Court Opinion

ID: 9463928
Source: CourtListenerOpinion
Date Created: 2023-08-04 23:20:32.013592+00
Date Added: 2024-06-11T17:38:22.090353
License: Public Domain

GEE, Circuit Judge
(dissenting):
I respectfully dissent.
Officer Black stated to Jordan that he understood Jordan carried a sawed-off shotgun. In response, Jordan stated that he did but had it elsewhere.1 Officer Black threatened to search Jordan’s car. Jordan then volunteered to get the gun.2 Black, prudently enough, declined this offer and found it himself.3
It may be that Officer Black threatened both to interrogate and to search Jordan. But he did neither4 since Jordan, as has been said elsewhere in another context, forestalled him by a timely compliance. For the reasons stated in the dissent to United States v. McCain, 556 F.2d at 256 (5th Cir. 1977), I would not hold that Jordan was interrogatéd nor extend the rationale of Brewer v. Williams, supra, a sixth amendment case, to this fifth amendment problem.

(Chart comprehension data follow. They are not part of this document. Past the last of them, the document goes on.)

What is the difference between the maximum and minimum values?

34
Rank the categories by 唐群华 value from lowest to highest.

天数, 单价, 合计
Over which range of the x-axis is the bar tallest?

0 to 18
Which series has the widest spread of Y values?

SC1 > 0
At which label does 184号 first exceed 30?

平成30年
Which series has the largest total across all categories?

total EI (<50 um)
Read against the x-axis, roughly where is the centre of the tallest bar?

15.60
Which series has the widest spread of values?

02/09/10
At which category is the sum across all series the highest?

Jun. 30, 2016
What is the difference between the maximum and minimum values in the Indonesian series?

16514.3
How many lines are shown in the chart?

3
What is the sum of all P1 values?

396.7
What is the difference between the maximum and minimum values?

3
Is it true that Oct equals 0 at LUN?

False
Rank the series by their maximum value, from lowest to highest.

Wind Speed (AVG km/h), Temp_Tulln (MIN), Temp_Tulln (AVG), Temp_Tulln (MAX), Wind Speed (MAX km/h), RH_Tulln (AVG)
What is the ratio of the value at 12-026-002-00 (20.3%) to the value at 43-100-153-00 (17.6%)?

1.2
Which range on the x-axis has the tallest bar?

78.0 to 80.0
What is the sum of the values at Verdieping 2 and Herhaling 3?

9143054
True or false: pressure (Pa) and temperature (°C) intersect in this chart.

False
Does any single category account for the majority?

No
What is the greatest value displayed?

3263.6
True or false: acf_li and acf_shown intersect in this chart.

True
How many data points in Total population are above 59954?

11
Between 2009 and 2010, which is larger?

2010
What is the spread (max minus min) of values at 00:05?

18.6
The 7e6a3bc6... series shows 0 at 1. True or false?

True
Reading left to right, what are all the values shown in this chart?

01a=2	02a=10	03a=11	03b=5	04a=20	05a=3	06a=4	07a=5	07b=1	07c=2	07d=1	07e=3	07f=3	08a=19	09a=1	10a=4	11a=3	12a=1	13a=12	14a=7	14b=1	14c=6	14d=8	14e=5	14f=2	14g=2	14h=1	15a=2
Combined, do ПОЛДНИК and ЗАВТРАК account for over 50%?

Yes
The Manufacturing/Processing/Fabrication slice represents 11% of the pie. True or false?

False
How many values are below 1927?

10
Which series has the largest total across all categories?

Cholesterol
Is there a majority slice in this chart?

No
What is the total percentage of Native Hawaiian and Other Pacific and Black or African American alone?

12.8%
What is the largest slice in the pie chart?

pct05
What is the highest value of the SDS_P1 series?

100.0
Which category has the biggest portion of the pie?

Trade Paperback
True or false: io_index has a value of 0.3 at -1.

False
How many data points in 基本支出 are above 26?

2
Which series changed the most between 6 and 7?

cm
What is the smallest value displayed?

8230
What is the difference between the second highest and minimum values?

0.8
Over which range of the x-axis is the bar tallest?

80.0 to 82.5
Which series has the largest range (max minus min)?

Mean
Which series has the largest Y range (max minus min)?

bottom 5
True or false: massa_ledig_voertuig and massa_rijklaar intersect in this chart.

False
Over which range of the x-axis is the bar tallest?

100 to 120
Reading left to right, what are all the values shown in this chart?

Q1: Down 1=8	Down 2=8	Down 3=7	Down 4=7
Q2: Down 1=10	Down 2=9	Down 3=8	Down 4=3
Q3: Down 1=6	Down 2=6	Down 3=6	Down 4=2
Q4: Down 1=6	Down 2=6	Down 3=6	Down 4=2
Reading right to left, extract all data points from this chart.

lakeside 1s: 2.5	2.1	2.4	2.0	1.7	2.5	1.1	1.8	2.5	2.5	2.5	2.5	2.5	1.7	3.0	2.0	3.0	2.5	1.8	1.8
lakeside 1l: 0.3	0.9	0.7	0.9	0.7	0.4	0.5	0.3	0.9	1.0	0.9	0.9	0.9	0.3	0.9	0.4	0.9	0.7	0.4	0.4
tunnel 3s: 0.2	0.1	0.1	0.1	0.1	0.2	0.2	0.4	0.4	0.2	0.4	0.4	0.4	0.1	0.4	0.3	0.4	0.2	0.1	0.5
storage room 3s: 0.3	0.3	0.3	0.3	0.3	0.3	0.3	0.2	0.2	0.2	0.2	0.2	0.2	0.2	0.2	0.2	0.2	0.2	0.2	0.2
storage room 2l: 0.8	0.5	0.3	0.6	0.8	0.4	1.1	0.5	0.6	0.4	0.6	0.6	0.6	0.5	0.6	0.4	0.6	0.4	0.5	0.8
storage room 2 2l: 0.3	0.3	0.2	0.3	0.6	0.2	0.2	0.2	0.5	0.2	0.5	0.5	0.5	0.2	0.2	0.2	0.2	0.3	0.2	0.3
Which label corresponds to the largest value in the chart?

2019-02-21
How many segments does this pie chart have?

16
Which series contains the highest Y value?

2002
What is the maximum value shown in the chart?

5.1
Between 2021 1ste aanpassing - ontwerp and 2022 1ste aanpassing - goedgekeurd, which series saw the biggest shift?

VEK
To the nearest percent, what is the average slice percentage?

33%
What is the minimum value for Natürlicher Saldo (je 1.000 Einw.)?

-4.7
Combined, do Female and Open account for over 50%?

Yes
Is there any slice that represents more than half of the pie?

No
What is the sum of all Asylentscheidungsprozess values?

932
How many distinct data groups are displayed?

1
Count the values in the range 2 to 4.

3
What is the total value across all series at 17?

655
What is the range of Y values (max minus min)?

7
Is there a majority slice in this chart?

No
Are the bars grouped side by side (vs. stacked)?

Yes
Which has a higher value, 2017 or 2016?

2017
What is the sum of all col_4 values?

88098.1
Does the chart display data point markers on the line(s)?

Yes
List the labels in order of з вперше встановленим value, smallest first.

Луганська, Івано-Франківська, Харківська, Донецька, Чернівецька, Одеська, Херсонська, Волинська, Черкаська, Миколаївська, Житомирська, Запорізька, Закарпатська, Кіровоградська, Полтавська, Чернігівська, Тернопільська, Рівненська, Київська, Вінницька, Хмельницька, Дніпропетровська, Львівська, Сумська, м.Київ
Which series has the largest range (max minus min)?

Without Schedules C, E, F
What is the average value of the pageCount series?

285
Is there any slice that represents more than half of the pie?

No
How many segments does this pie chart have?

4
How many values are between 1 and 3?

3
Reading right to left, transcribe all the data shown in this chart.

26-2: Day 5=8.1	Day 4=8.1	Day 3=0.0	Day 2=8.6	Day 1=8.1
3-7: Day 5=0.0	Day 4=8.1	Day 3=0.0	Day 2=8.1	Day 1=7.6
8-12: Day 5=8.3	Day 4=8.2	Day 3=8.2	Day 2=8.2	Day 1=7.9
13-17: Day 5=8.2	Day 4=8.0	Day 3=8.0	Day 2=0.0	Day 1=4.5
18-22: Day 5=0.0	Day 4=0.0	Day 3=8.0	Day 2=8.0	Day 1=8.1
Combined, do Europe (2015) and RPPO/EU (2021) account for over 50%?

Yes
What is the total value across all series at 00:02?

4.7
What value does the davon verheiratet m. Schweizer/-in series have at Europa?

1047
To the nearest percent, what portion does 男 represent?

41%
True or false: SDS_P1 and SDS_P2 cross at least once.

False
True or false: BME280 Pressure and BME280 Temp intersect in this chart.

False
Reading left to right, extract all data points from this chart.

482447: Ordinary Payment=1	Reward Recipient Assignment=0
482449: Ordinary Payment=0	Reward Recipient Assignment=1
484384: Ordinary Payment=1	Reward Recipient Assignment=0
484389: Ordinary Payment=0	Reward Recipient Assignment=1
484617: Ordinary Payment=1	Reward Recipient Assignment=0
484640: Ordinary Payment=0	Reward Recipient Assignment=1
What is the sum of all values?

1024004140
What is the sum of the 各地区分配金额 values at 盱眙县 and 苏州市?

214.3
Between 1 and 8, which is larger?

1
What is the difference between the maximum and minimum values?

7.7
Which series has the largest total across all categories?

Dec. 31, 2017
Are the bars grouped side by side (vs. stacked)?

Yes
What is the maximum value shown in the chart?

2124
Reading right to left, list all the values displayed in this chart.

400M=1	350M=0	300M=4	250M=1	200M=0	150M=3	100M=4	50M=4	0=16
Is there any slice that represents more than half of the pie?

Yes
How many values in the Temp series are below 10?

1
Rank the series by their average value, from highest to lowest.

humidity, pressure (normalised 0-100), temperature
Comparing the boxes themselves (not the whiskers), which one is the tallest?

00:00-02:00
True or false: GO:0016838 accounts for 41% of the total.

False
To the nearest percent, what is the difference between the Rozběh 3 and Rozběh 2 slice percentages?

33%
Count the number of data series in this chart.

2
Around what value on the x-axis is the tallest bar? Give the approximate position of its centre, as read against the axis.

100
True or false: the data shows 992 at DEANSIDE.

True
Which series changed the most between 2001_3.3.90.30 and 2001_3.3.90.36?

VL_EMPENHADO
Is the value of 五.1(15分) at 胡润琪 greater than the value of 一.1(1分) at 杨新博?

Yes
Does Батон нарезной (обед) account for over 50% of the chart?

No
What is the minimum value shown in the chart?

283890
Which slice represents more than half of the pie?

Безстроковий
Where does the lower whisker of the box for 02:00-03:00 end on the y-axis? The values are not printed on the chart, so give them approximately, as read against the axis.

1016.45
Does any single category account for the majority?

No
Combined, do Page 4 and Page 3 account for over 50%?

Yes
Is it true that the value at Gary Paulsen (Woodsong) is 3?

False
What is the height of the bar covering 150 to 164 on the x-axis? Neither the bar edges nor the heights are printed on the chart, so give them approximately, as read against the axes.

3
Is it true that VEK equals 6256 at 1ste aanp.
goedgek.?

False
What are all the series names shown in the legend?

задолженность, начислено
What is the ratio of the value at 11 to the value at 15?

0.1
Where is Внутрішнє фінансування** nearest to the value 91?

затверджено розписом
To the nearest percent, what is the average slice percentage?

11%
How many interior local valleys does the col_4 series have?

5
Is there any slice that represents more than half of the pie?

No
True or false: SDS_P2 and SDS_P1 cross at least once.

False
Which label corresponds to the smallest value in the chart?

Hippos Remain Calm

. Since the judge who heard the witnesses refused to suppress the evidence and the jury found Jordan guilty, it seems clear that there have been implied findings of fact that Jordan made this admission and also volunteered to get the gun, though he denied both at trial.

. See note 1 above.

. It is worth noting, as the majority fails to make clear, that the supposed “custodial interrogation” took place while Officer Black was still sitting in his patrol car and Jordan was standing outside the window. Black left his patrol car only after Jordan volunteered to retrieve the shotgun.

. Before Jordan made the statements in question.